Was this what he had meant by castling? Old friends spending time in each other’s company as a defence against loneliness?

‘I’d love to, dear Rupert.’

‘Well, good.’

Over the next few weeks, she became a regular visitor to Rupert’s Chelsea home, where listening to Brahms or Bach in his drawing-room (not a term she had ever used outside ironic conversation) became a pleasant habit. At Oxford he had read Greats, which the rest of the world called Classics, and his collection of sketches and old books was fascinating.

But there was another postscript to their meeting in the British Museum that she did not share with him at first, because he did not need the worry. He had officially retired from the Service, and his intention was to write monographs on ancient Troy and the relationship between the early Roman Empire and Greece – echoes of Macmillan’s speech in ’56 regarding Britain and the States – with the benefit of insight gained from a career spent among the secret strategists and covert machinations of international politics.

In her overcoat pocket, when she had recovered it from the museum cloakroom, there had been a photograph, the second time such a message had been left for her.
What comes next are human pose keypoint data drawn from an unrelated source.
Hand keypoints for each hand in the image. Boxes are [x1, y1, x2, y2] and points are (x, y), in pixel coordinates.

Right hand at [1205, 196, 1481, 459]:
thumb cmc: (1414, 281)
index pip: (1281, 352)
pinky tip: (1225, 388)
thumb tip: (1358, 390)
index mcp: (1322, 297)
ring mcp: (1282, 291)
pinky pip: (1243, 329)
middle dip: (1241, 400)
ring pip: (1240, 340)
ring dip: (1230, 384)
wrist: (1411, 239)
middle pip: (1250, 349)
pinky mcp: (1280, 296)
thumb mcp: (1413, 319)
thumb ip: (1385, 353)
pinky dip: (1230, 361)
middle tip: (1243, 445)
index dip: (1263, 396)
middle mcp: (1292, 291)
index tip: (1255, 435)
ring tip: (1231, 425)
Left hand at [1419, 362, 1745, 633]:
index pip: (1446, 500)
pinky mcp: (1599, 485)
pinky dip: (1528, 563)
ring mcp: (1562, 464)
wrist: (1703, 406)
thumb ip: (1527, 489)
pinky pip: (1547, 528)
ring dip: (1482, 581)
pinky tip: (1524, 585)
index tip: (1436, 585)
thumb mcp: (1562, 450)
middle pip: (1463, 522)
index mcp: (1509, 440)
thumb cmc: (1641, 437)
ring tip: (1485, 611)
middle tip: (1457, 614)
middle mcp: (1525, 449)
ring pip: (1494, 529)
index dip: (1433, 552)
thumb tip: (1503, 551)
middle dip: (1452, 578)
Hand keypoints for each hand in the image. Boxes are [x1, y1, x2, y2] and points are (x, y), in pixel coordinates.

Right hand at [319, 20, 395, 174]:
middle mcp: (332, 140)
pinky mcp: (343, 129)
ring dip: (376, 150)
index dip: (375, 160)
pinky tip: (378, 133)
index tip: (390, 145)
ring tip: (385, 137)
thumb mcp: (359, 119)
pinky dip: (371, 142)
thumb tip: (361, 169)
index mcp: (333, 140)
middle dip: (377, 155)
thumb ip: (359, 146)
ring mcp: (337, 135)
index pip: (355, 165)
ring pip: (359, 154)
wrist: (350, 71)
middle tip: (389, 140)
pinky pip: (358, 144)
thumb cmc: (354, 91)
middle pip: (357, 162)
The other time, the picture had shown Ilse and Dmitri, with the girl who turned out to be Ursula; it suggested that this second photo came from Dmitri also, but the darkness did not leave traces in handled material, so there was no way to be sure.

It was consistent with the location, a photograph of a withered, blackened iron blade that might have come from the museum’s Roman room, except that Gavriela could read the pattern that surely no one else could see among the creases and folds.

Resonance _4.jpg

The sword, more than a millennium old, seemed to be in a display case, no doubt a museum, but the photographer had been careful to exclude any clues as to which museum, or even which country, it might be in. And yet it was not the physical object but the runic word upon it that resonated with Gavriela—

So brave, my Wolf.

—and that was upsetting because it was surely what the anonymous donor intended, and she could not think of anyone but Dmitri Shtemenko who would play with her mind that way. After a day’s thought, she decided to share it with Rupert, because she did not like the coincidence of Dmitri’s being in the country – him or someone working for him – at the same time that Ursula was pregnant.

‘You said he considered Ursula a possession.’ Rupert was sitting with legs crossed in his high-backed armchair. ‘Not a stepdaughter he loved, but something he owned. That we had stolen from him.’